> [练习说明]: 把下方数据中的每一行文字逐字重新录入，答案里不要包含图片。

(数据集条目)
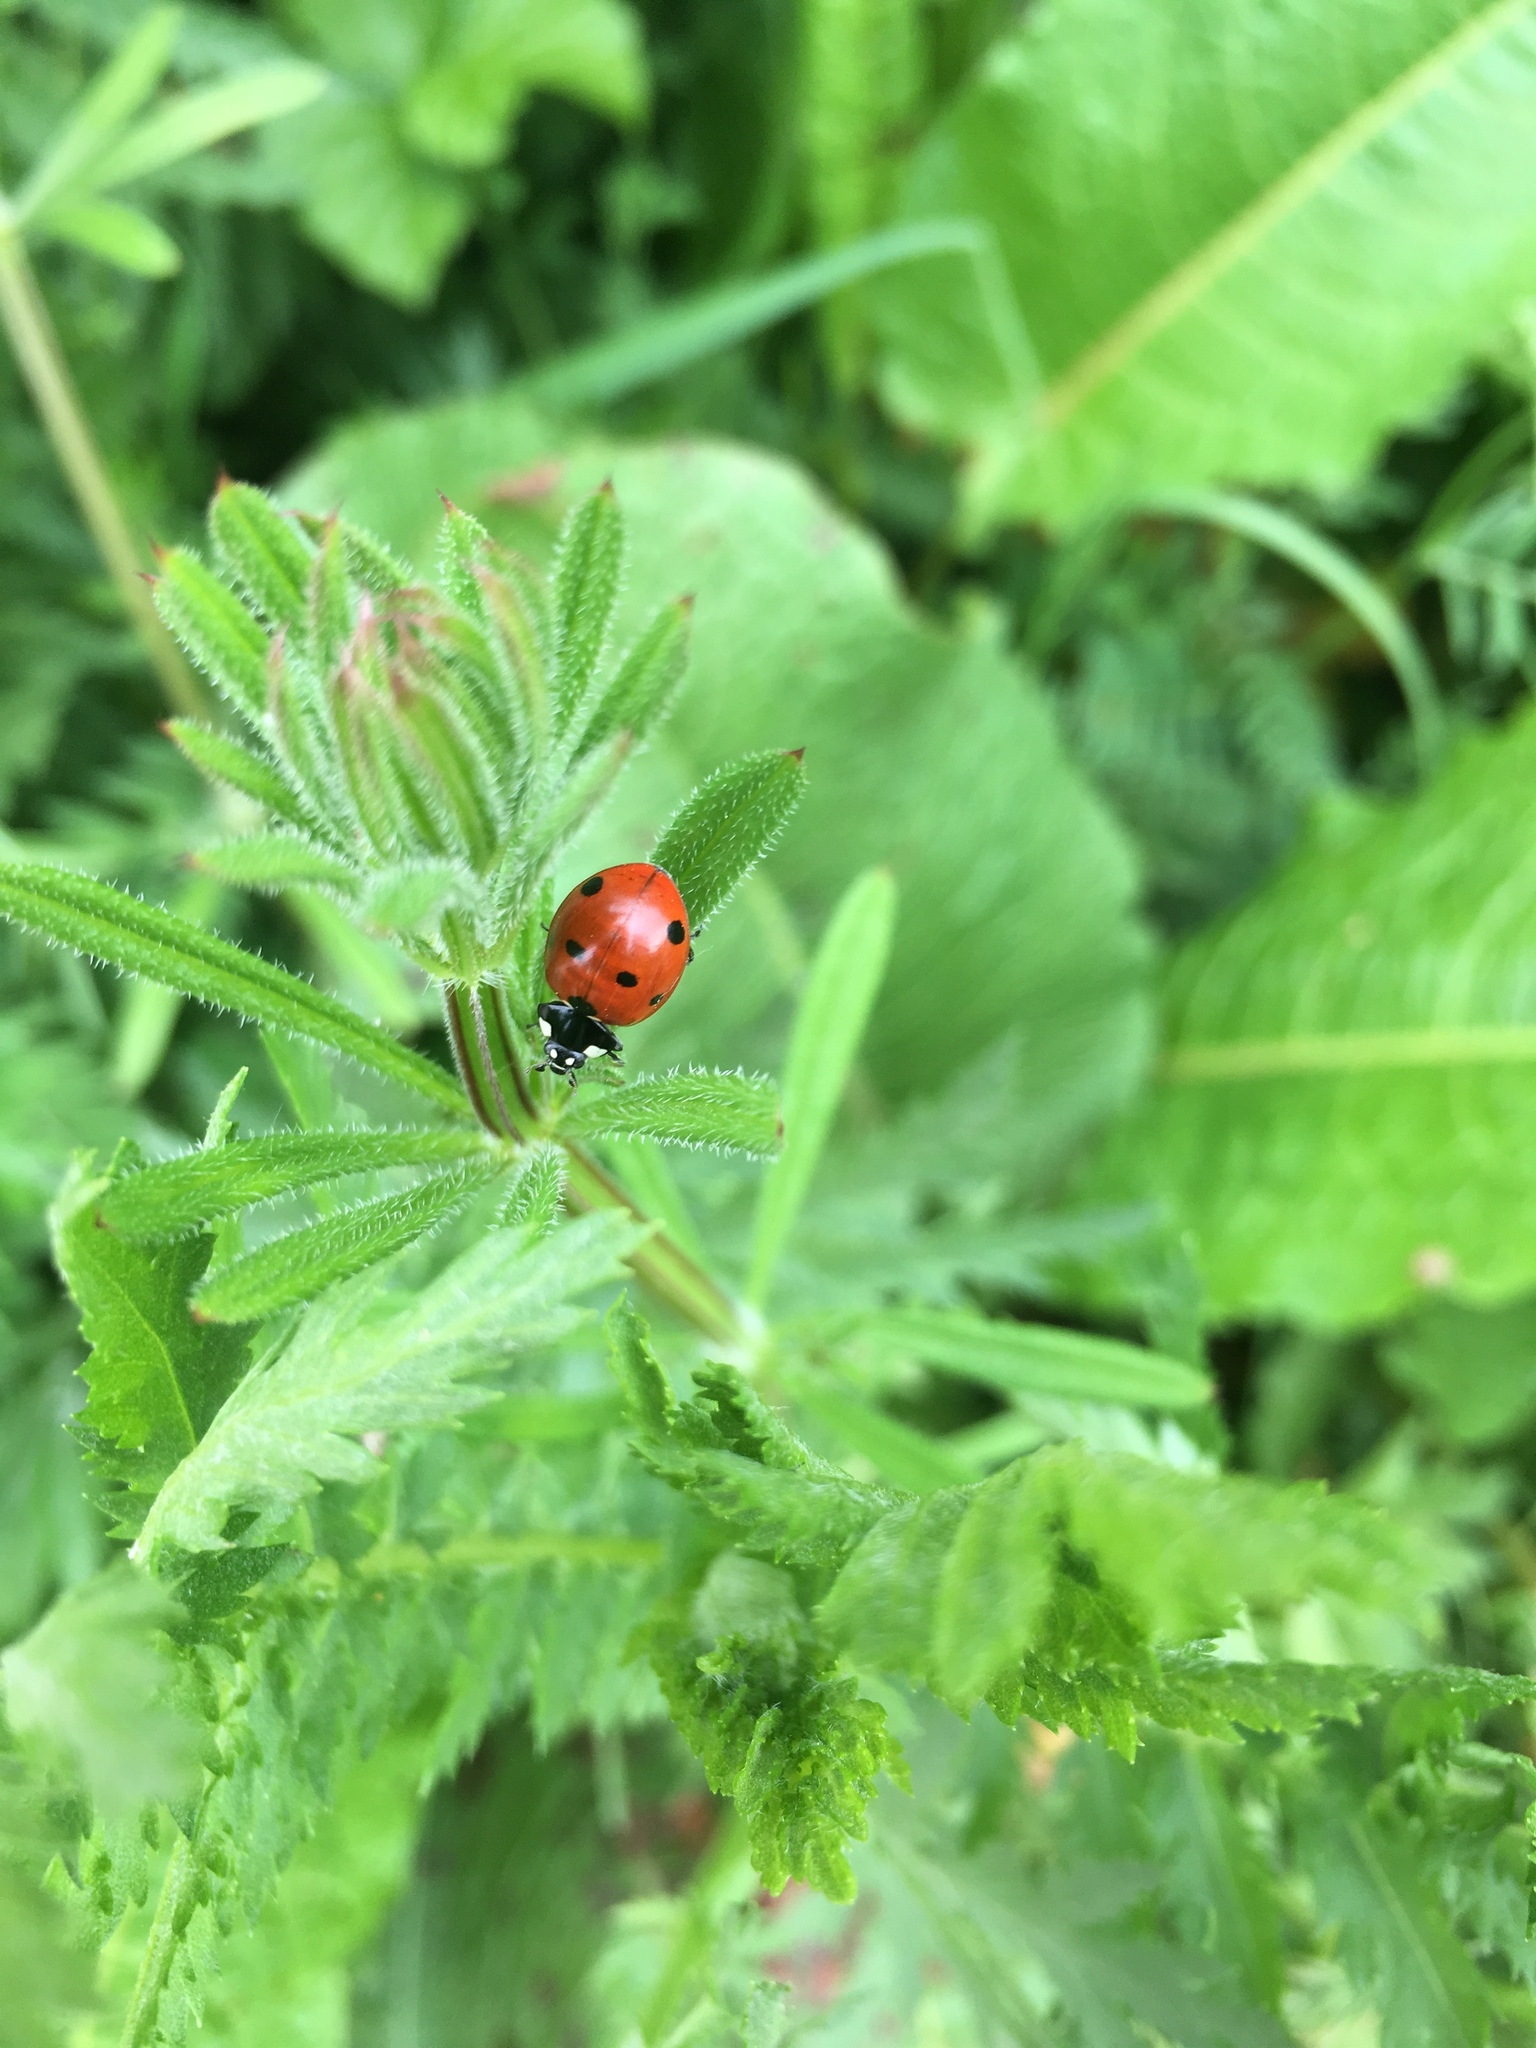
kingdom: Animalia
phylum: Arthropoda
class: Insecta
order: Coleoptera
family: Coccinellidae
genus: Coccinella
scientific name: Coccinella septempunctata
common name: Sevenspotted lady beetle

> [练习答案]:
kingdom: Animalia
phylum: Arthropoda
class: Insecta
order: Coleoptera
family: Coccinellidae
genus: Coccinella
scientific name: Coccinella septempunctata
common name: Sevenspotted lady beetle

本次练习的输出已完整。